EXERCISE GOAL
Copy each line of the records that holds the string "studio".

[Extracted page text data]
####
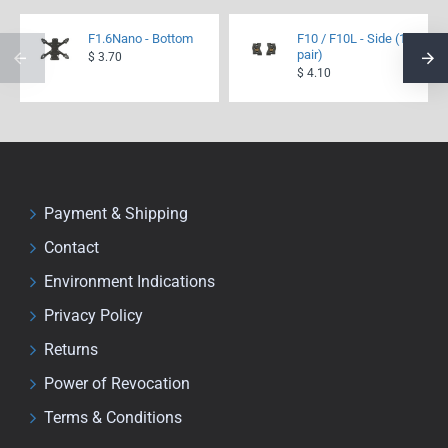
F1.6Nano - Bottom
F10 / F10L - Side (1
pair)
$ 3.70
$ 4.10
Payment & Shipping
Contact
Environment Indications
Privacy Policy
Returns
Power of Revocation
Terms & Conditions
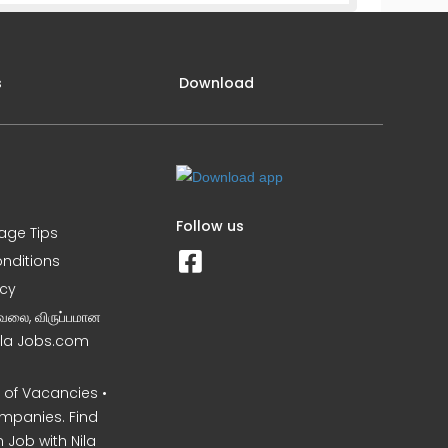
s
Download
Follow us
iage Tips
nditions
icy
வேலை, விருப்பமான
Nila Jobs.com
of Vacancies •
mpanies. Find
 Job with Nila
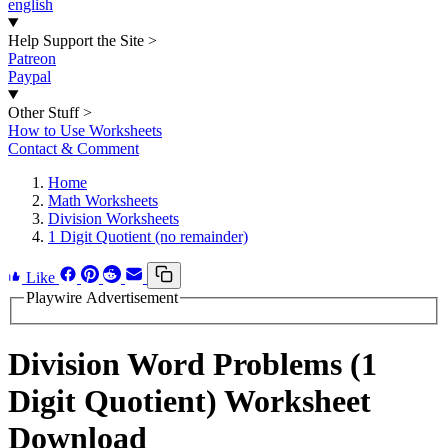
english
Help Support the Site
>
Patreon
Paypal
Other Stuff
>
How to Use Worksheets
Contact & Comment
Home
Math Worksheets
Division Worksheets
1 Digit Quotient (no remainder)
Like
Playwire Advertisement
Division Word Problems (1
Digit Quotient) Worksheet
Download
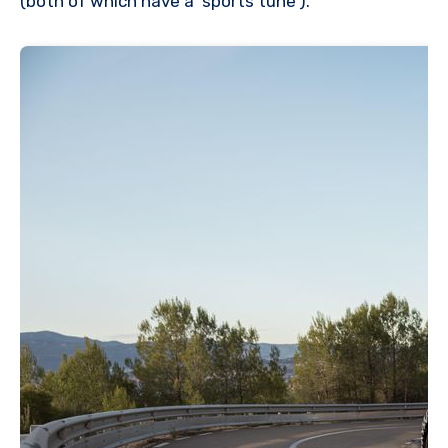
(both of which have a ‘sports tune’).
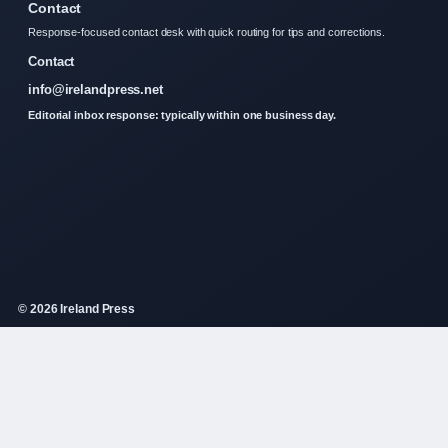
Contact
Response-focused contact desk with quick routing for tips and corrections.
Contact
info@irelandpress.net
Editorial inbox response: typically within one business day.
© 2026 Ireland Press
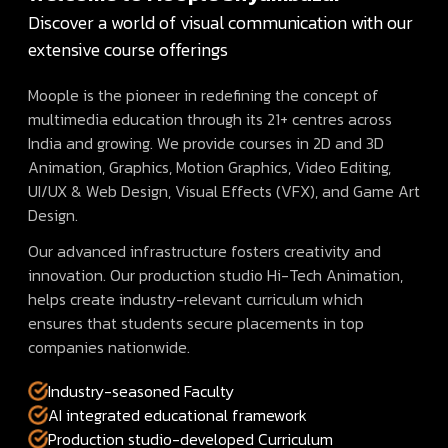
Discover a world of visual communication with our
extensive course offerings
Moople is the pioneer in redefining the concept of
multimedia education through its 21+ centres across
India and growing. We provide courses in 2D and 3D
Animation, Graphics, Motion Graphics, Video Editing,
UI/UX & Web Design, Visual Effects (VFX), and Game Art
Design.
Our advanced infrastructure fosters creativity and
innovation. Our production studio Hi-Tech Animation,
helps create industry-relevant curriculum which
ensures that students secure placements in top
companies nationwide.
Industry-seasoned Faculty
AI integrated educational framework
Production studio-developed Curriculum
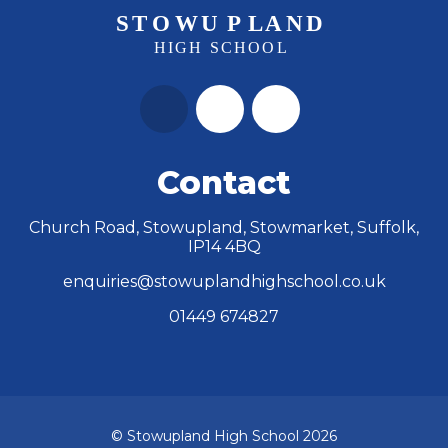
Contact
Church Road, Stowupland, Stowmarket, Suffolk,
IP14 4BQ
enquiries@stowuplandhighschool.co.uk
01449 674827
© Stowupland High School 2026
####
EXERCISE RESPONSE
innovation. Our production studio Hi-Tech Animation,
Production studio-developed Curriculum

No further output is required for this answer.